I phoned her friend Terry instead. Terry spoke with her briefly and Marlene came into my office and said, “Fine. I’ll go.”
Once again, we drove in sullen silence, I finally said, “You know the reason I want you to do this is because I love and care about you, right?”
“Yes,” she said. I reached over and squeezed her hand.
In spite of the morning’s drama, we were only 15 minutes late. I made sure they brought her a blanket and I brought her hot tea and snacks since she had missed breakfast due to her shenanigans. The whole thing took about three hours and I was able to stay with her throughout. The aftermath was rough because the pain pills weren’t strong enough and she couldn’t fathom why her head was throbbing. She wouldn’t go to sleep, but was almost catatonic save for small whimpers and plaintively asking if I knew there was going to be pain. Later that night she started vomiting. The mix of worry, exhaustion and guilt settled between my shoulder blades. I almost wished I hadn’t forced her to have the procedure because she truly didn’t know why she was in so much agony.
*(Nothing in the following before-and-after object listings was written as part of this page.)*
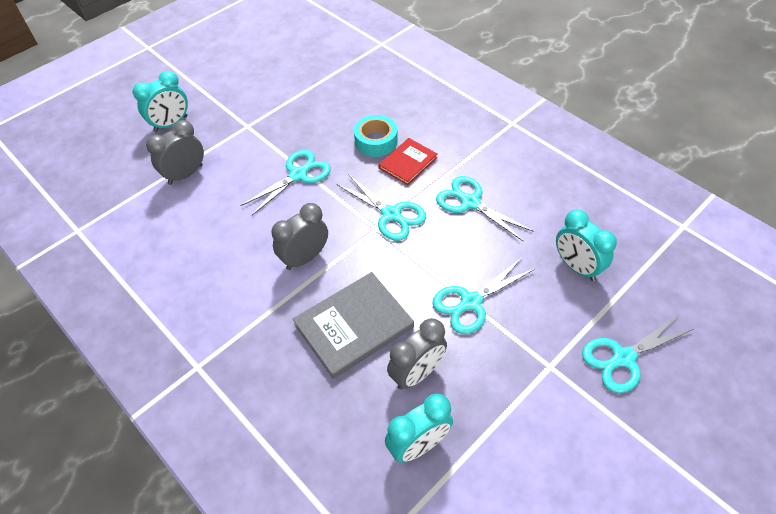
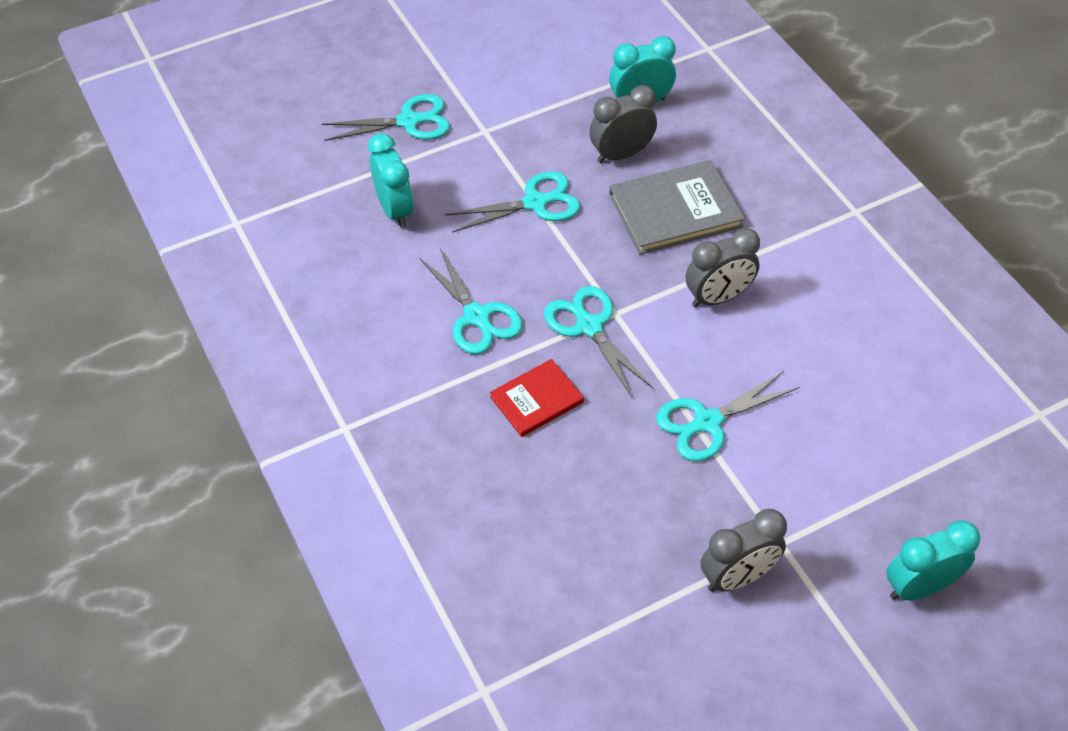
camera: 165 degrees left, 0 degrees up
grey clock [146,120,204,185] -> grey clock moved to [700,509,787,592]
turquoise tape [354,115,398,157] -> none

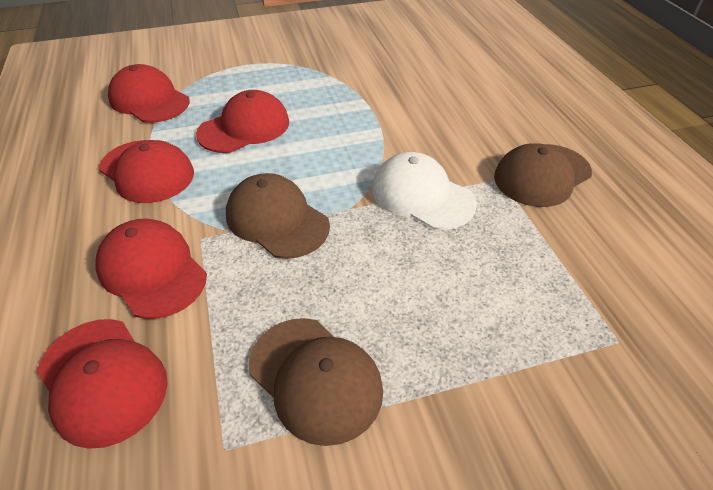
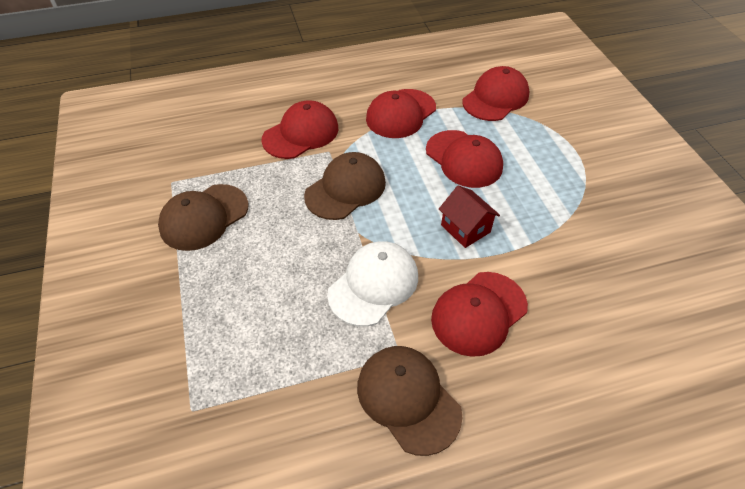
camera: 90 degrees right, 5 degrees up
red cap [37,319,168,449] -> red cap moved to [431,272,528,357]
none -> red house [439,185,500,248]

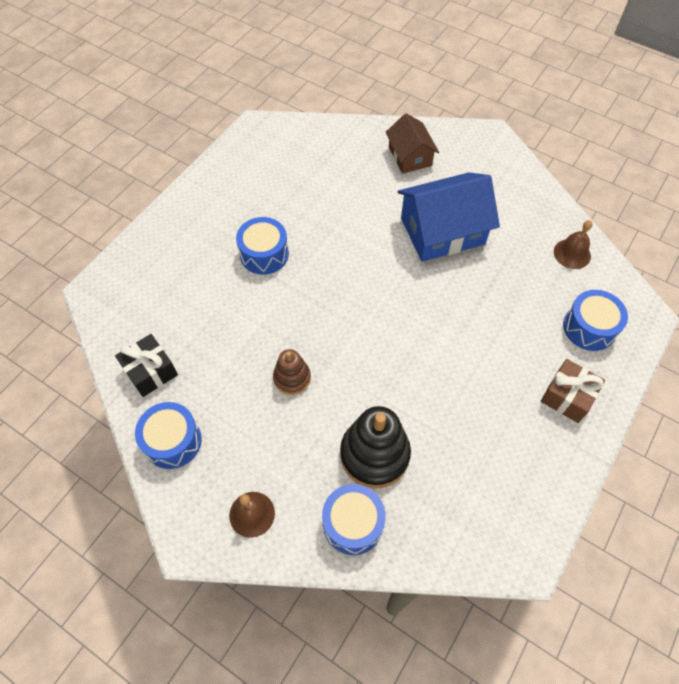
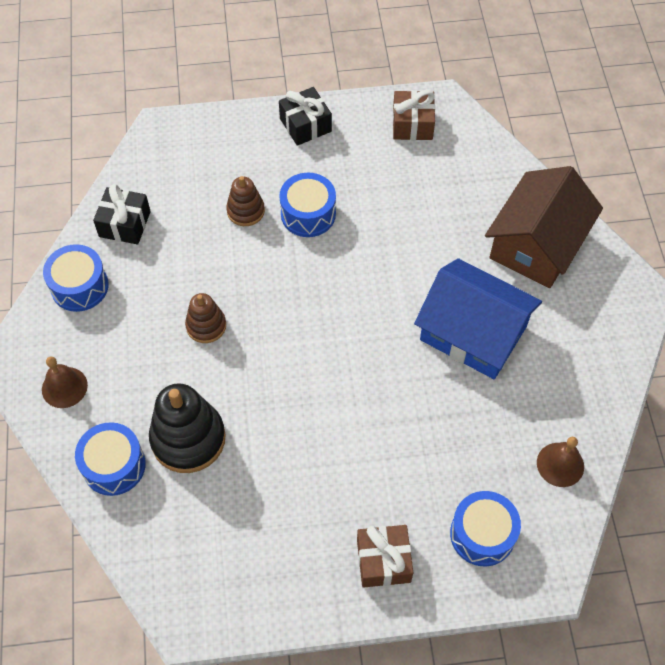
camera: 50 degrees right, 0 degrees up
brown house [385,113,439,174] -> brown house [485,166,603,288], size x1.67
none -> brown stacking toy [226,176,265,226]
none -> black gift [279,87,332,146]
none -> brown gift [393,90,435,140]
Last Saturday, after Marlene had blown up at me over the fact that I didn’t know where she had put her financial papers, I phoned my daughter and said I just needed to speak with someone who liked me. As I regaled her with all the effort I’ve made to take care of Marlene and all the rebukes I’ve received, Kate said, “You’re not a saint, you’re an angel, Momma.” I told her that maybe I was a dark angel, at best. But then I looked it up — and I am certainly not creating the chaos — although I did throw down the welcome mat, hang curtains and clear out the closet, inviting the chaos into my home
I have been fighting the inclination to give up and return to serenity and peace, wrestling with the very real fact that she is NOT truly my obligation. She has two sons, a brother, a sister-in-law, a daughter-in-law and a granddaughter (albeit she is only 17). The cruel things Marlene says to me, the cold shoulder I’m shown for her own lapses, the constant battle of wills — all unwitting, to be sure — hurt nonetheless. She may not remember any of it, but my memory is just fine. Her behavior pokes at the vulnerabilities instilled by my mother’s rages when I was a little girl, even though my mom’s problems were self-inflicted and Marlene’s rages are out of her control. But then, I remind myself of what I would be sending her back to, and I take a deep breath and carry on. Not saintly, nor angelic, just a simple act of caring for someone who has lost the ability to care for herself.
The day may come that I have had enough, but that day is not this day. For now, I will keep whatever dark angels that loom in the recesses of my psyche at bay, relying on those better angels to see me through this crazy labyrinth of lost memories and rabid emotion.